Don't panic about Omicron variant - WHO
The world should not panic about the new Omicron variant of COVID-19 but it should prepare, the World Health Organization (WHO) says.
Speaking at a conference yesterday (03), top WHO scientist Soumya Swaminathan said the situation now was very different from a year ago.
Reports suggest Omicron has been found in close to 40 countries.
It is still unclear if the highly mutated variant is more transmissible or better able to evade vaccines.
Early data reported by scientists in South Africa - where the variant was first detected - suggests Omicron may evade some immunity to COVID-19, although experts caution the analysis is not definitive.
Dr Swaminathan said that the variant was "highly transmissible", citing data from South Africa, and said it could possibly become the dominant strain worldwide - although this is hard to predict. Delta currently accounts for 99% of cases globally, she added.
"How worried should we be? We need to be prepared and cautious, not panic, because we're in a different situation to a year ago," she said.

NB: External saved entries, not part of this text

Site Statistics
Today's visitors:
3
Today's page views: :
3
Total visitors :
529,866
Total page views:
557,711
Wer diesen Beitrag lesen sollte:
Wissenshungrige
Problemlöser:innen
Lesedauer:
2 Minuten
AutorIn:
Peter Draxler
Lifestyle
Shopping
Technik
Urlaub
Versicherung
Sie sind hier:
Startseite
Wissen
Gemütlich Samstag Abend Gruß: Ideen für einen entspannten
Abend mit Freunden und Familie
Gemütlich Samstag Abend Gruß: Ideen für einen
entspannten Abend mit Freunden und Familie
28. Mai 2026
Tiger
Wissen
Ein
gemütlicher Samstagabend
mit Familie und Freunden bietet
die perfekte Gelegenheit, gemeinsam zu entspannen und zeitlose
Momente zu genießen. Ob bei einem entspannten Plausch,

WHO emergencies director Mike Ryan meanwhile said the world currently had "highly effective vaccines" against COVID-19, and the focus should be on distributing them more widely. He said there was no evidence to back changing these jabs to tailor them to the new Omicron variant.
Countries around the world have announced travel bans against southern African countries in the wake of Omicron's first detection.
US officials have made it compulsory for all international travellers to the US to take a COVID test no more than one day before travel. It comes after authorities tightened US travel rules in light of the variant.
Omicron has now been detected in at least six US states including Hawaii, where officials said the case had no recent travel history.
India has also reported its first two cases of the Omicron variant. Officials said one of them - a 66-year-old South African national - had travelled from the country and had already left India, while the second - a 46-year-old doctor in the southern Indian city of Bengaluru - had no travel history.
A second wave of COVID infections brought the country's healthcare system to its knees in April and May this year, with hospitals running out of beds, oxygen and medicines.
The emergence of the new variant comes as European countries are already grappling with a surge in infections.
Germany announced major restrictions on the unvaccinated, declaring that only those inoculated or who had recently recovered from the virus will be allowed in restaurants, cinemas and many shops.
Chancellor Angela Merkel also said vaccinations could be mandatory by February. Neighbouring Austria announced compulsory jabs for residents from 1 February, while countries including Belgium and the Netherlands have brought back or tightened measures aimed at tackling the spread of cases.
Health officials in the UK are working on accelerating the rollout of booster jabs. The government has bought 114 million more doses of the Pfizer and Moderna jabs and has announced that all adults will be offered a booster by the end of January.